Write out only the lines from the top of the listing below through the one with "right elbow: (245, 419)", exactly as they stand, while keeping pictures out of the copy.

_ _ _ _

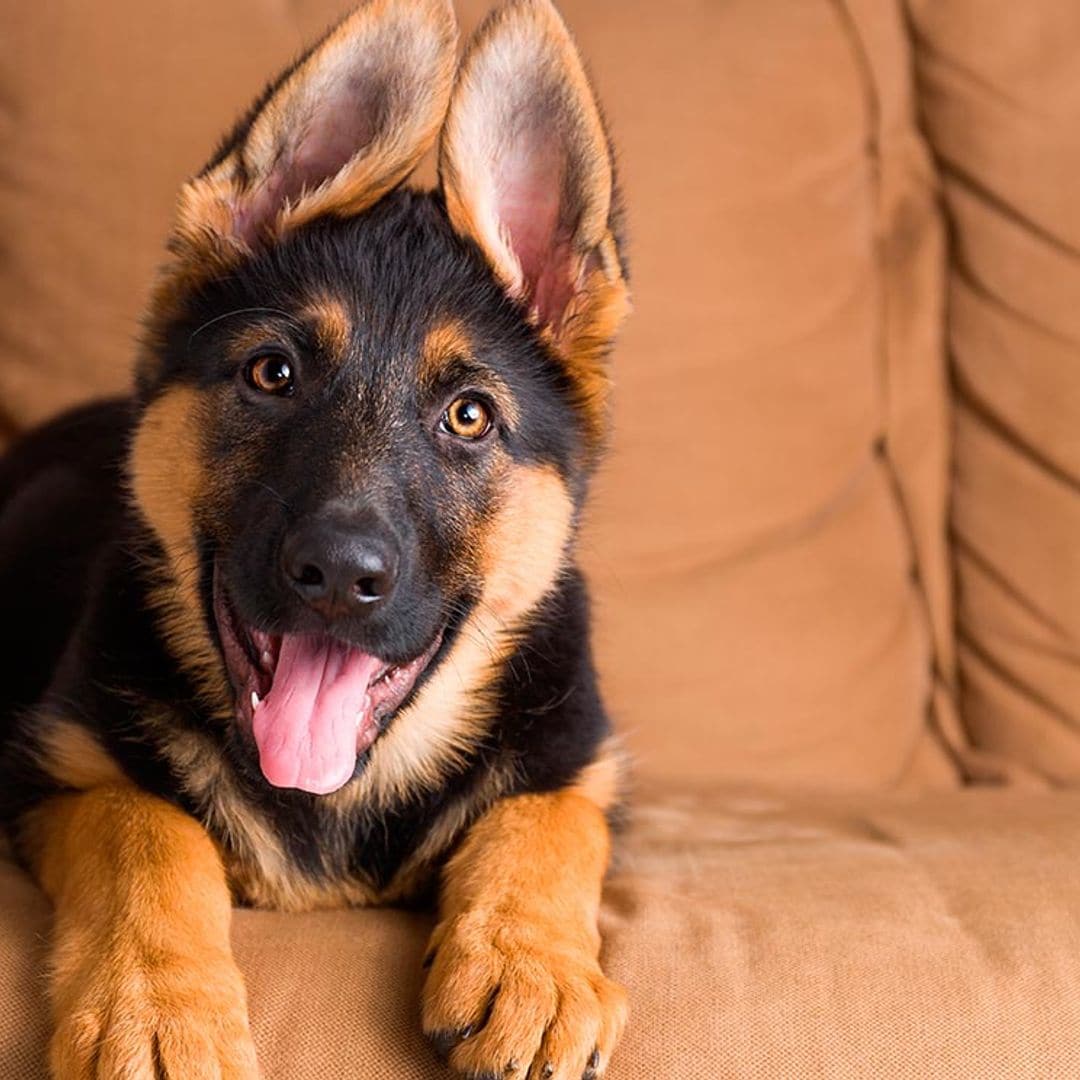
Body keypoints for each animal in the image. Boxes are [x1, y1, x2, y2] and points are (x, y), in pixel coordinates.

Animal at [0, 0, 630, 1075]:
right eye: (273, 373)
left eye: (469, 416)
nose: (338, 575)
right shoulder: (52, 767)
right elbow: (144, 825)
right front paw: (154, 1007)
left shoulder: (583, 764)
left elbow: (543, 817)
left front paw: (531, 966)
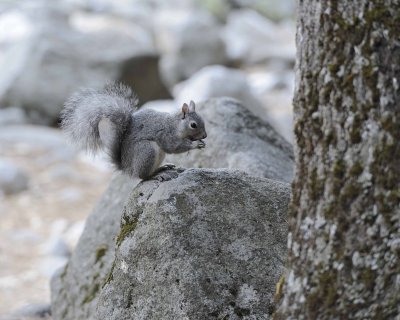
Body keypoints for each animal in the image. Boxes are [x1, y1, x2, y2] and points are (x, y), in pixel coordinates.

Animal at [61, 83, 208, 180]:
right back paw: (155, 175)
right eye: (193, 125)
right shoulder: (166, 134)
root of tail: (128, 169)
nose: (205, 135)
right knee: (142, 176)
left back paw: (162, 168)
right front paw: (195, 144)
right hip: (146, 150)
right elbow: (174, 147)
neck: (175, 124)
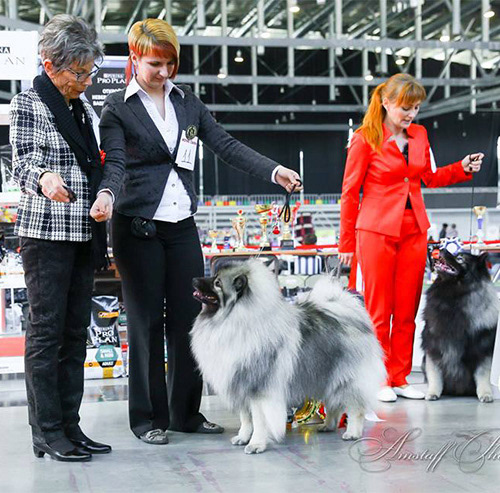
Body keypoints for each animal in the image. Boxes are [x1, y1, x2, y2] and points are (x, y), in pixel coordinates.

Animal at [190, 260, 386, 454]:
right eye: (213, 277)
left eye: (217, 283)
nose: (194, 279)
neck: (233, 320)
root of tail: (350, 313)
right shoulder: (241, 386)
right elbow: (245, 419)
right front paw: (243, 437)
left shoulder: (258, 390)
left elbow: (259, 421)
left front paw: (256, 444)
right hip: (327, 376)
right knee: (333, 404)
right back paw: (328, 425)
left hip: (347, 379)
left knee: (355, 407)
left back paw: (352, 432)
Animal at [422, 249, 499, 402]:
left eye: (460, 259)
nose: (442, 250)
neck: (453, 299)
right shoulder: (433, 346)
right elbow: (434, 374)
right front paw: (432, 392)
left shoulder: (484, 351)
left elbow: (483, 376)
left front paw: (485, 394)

_ _ _ _

- _Task response_
Body keypoints for each animal in the image. Boxes are [x1, y1, x2, y2] and points are (x, y), in pixel coordinates.

Animal at [0, 0, 630, 1075]:
right eye: (273, 373)
left eye: (469, 416)
nose: (338, 575)
right shoulder: (52, 767)
right elbow: (144, 825)
right front paw: (154, 1007)
left shoulder: (583, 764)
left elbow: (543, 817)
left front paw: (531, 966)
Body keypoints for each animal in the image. Boxes are [x1, y1, x2, y2] and points are (x, y), in pixel coordinates.

Animal at [61, 83, 208, 180]:
right back paw: (155, 175)
right eye: (193, 125)
right shoulder: (166, 134)
root of tail: (128, 169)
nose: (205, 135)
right knee: (142, 176)
left back paw: (162, 168)
right front paw: (195, 144)
right hip: (146, 150)
right elbow: (174, 147)
neck: (175, 124)
Body keypoints for each animal in the image. Boxes are [x1, y1, x2, y2] and points are (x, y), in pixel coordinates.

Animal at [190, 260, 386, 454]:
right eye: (213, 277)
left eye: (217, 283)
nose: (194, 279)
neck: (233, 320)
root of tail: (350, 313)
right shoulder: (241, 386)
right elbow: (245, 419)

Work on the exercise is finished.